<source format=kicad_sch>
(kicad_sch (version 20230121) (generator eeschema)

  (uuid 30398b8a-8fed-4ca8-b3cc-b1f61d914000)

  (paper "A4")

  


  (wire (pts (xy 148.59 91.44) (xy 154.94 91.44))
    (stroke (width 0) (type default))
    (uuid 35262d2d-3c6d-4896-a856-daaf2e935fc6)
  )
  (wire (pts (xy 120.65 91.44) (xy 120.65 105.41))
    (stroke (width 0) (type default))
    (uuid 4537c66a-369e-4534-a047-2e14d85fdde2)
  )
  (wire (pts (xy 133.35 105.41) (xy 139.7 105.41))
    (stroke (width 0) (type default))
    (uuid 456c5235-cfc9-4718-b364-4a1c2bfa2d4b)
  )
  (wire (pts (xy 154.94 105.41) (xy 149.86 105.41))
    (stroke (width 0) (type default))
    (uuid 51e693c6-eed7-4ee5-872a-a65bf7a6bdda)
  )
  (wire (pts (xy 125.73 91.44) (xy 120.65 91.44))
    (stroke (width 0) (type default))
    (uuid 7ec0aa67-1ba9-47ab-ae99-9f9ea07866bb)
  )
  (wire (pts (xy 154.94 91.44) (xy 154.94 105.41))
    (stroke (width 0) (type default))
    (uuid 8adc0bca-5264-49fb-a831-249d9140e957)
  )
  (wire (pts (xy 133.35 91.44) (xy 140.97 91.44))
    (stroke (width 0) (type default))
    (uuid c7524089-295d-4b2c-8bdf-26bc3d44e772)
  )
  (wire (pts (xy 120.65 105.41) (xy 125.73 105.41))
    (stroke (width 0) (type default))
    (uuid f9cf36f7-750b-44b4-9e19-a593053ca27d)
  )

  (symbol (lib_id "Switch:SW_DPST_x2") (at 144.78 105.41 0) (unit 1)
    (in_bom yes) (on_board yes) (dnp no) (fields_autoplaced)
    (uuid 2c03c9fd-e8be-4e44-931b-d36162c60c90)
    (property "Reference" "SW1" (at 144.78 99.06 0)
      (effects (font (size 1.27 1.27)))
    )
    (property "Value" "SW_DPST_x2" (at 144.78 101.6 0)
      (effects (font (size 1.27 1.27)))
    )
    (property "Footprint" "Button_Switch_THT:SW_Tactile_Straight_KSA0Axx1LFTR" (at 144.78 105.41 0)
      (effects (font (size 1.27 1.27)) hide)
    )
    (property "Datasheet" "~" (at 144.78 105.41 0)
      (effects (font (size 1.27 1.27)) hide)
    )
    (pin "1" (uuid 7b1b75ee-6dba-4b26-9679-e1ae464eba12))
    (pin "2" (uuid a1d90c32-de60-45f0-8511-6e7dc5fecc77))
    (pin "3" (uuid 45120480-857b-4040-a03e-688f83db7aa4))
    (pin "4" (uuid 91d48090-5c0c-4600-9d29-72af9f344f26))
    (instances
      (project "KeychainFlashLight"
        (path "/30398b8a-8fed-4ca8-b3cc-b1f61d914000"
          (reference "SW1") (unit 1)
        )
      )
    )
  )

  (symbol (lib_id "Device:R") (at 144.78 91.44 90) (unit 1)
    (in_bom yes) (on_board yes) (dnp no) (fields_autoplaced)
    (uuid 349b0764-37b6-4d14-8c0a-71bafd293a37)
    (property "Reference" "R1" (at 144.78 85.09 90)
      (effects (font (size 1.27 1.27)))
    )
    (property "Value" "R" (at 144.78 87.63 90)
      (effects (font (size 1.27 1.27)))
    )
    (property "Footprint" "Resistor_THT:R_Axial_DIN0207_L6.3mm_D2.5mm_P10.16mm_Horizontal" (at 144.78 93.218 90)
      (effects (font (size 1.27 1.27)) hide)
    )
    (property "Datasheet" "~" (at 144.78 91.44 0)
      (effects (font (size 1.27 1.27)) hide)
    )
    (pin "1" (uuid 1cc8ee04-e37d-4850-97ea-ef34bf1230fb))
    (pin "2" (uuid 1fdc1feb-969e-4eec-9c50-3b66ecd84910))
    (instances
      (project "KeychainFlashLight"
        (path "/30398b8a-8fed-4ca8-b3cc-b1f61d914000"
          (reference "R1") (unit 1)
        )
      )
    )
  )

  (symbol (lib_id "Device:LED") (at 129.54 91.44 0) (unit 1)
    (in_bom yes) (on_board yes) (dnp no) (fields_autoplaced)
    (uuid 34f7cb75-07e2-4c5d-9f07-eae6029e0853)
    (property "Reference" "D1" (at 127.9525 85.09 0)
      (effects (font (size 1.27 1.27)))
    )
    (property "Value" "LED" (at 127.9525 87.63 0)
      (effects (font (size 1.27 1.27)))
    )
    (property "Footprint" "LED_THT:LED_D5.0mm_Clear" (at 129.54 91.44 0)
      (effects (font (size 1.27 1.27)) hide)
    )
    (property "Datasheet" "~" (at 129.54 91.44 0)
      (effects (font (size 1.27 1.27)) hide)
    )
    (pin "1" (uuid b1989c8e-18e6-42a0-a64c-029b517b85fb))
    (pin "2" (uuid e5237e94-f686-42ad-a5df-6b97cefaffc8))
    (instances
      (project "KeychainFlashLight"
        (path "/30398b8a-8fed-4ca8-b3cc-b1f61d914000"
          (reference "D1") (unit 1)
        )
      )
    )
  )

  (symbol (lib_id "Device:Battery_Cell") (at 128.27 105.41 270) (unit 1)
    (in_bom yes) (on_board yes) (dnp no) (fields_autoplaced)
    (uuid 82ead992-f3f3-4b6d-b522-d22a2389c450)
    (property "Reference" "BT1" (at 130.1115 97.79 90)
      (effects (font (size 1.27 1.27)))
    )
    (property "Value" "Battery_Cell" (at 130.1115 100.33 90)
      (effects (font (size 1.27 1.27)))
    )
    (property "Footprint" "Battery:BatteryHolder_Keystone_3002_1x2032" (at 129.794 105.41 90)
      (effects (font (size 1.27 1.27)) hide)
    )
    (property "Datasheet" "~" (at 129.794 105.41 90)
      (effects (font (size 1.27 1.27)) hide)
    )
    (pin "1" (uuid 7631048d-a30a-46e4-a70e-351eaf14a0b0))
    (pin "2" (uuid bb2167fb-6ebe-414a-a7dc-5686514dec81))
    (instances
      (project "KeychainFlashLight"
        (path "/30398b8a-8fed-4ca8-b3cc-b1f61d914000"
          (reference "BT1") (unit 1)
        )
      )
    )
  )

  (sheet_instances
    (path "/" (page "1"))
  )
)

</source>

□ □ □

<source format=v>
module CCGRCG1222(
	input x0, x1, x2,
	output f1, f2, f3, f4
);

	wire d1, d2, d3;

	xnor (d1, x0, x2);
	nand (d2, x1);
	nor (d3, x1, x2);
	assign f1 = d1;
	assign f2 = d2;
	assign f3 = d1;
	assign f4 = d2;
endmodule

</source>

□ □ □

PROBLEM DETAILS: Tally every line of the entries that contains the word "unit", and respond with that number only.

OUTPUT FOR THIS EXERCISE: 8